Marjorie and I at PaperTigers write the Books at Bedtime posts and these posts usually are about books appropriate for reading to children at bed time.  However, I’m facing a bit of a dilemma having a 13 year old son and a 9 year old daughter.  I no longer read to my son at bed time; he reads for himself and lately, his focus has been on comics and graphic novels.  As a result, I’ve been getting hooked on graphic novels myself (although admittedly the fascination for this genre started for me when I was teen and had access to Japanese manga even though I couldn’t always read them very well) so I have decided to start reviewing graphic novels in future posts while still also doing the occasional Books at Bedtime post to cover those titles I read with my daughter.
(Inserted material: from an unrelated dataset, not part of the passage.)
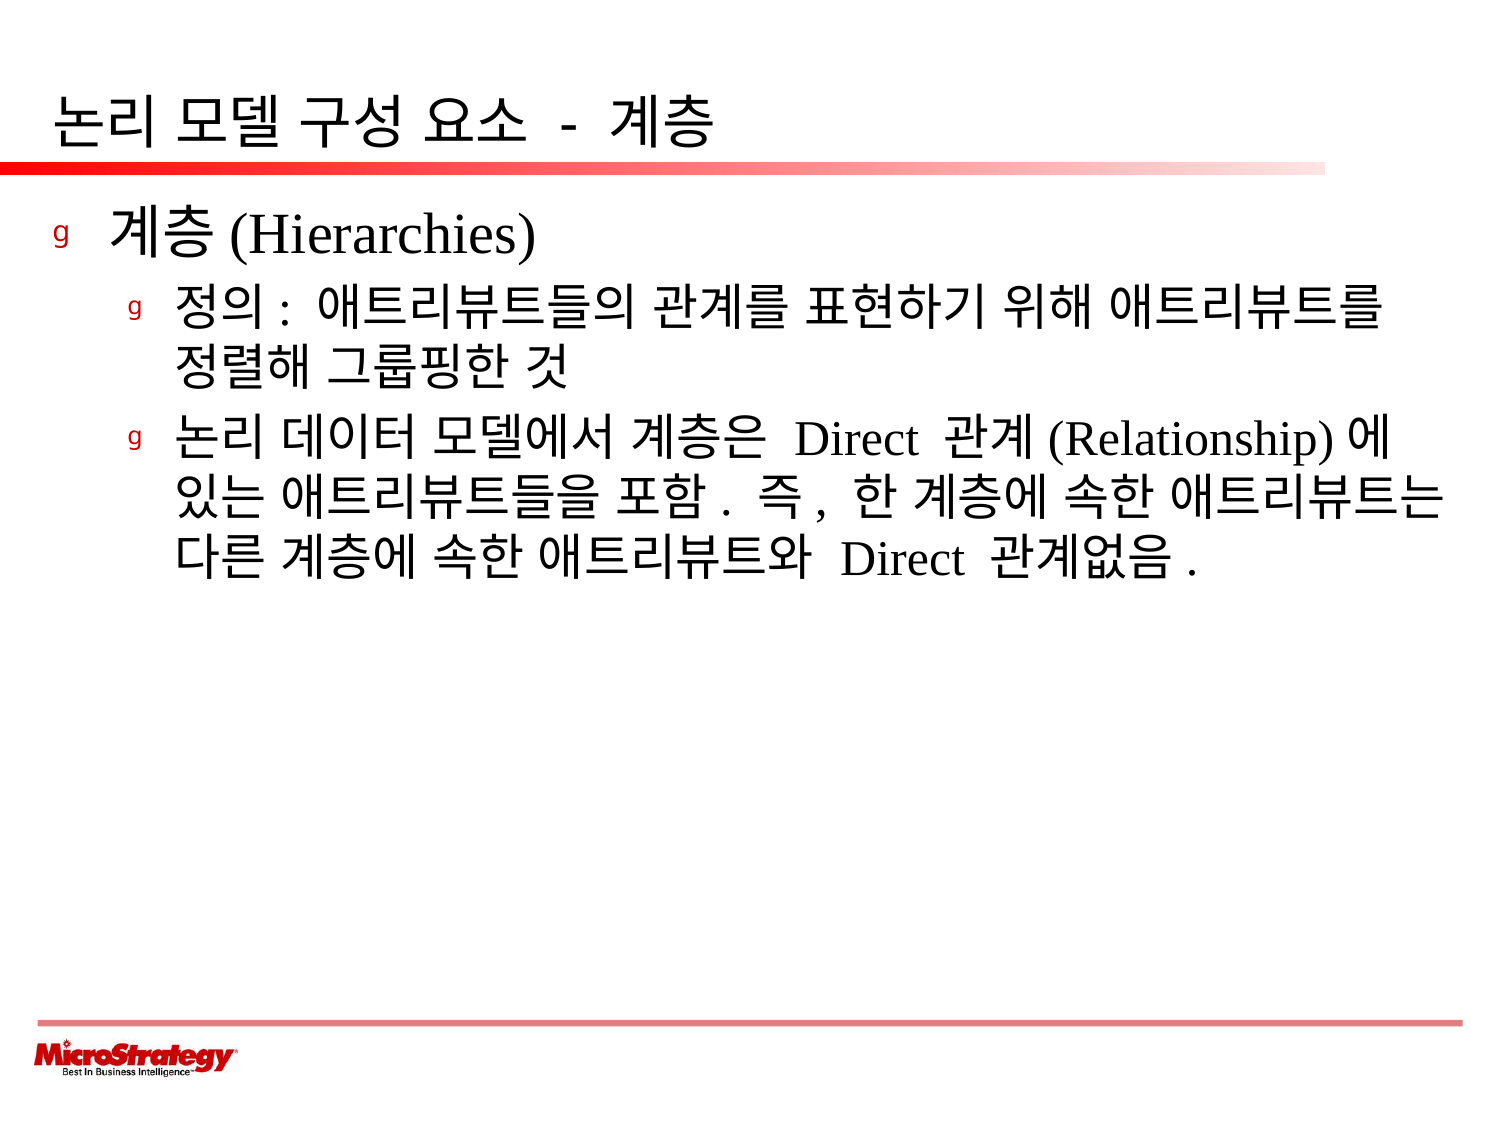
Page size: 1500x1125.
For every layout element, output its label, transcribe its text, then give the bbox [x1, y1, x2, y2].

title 논리 모델 구성 요소 - 계층 [37, 37, 1463, 163]
picture [34, 1038, 238, 1077]
text_box 계층(Hierarchies) 정의: 애트리뷰트들의 관계를 표현하기 위해 애트리뷰트를 정렬해 그룹핑한 것 논리 데이터 모델에서 계층은 Direct 관계(Relationship)에 있는 애트리뷰트들을 포함. 즉, 한 계층에 속한 애트리뷰트는 다른 계층에 속한 애트리뷰트와 Direct 관계없음. [37, 188, 1463, 1013]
However, as with many things in life, there are cross-overs and overlaps.  While perusing the graphic novel shelf at the library, my daughter found one for herself and brought it over to me.  The Boy, the Bear, The Baron, the Bard by Australian Gregory Rogers (Roaring Book Press, 2004) is a story set in Elizabethan England told entirely in images drawn by Rogers.   You would think a book like this wouldn’t be appropriate for bedtime reading, but quite the contrary!  My daughter, having perused the book, brought it to bed with her and asked if we could narrate the story together, playing the different parts of the characters depicted (which include, needless to say — the Bard Shakespeare, a baron, a bear and a boy.)  This was a totally appropriate way to read this book, considering that it featured the famous playwright himself and the world of theatre.  And we had fun, moreover, doing it!

Do you ever read graphic novels to your children at bedtime?  Tell me if you do; I’d love to hear of your experiences.  As children become more increasingly focused on the visual medium through the use of computers (we’re fast approaching the age of reading off our Kindles and Ipads to our children at night), reading graphic novels to our kids may well be the middle road of compromise!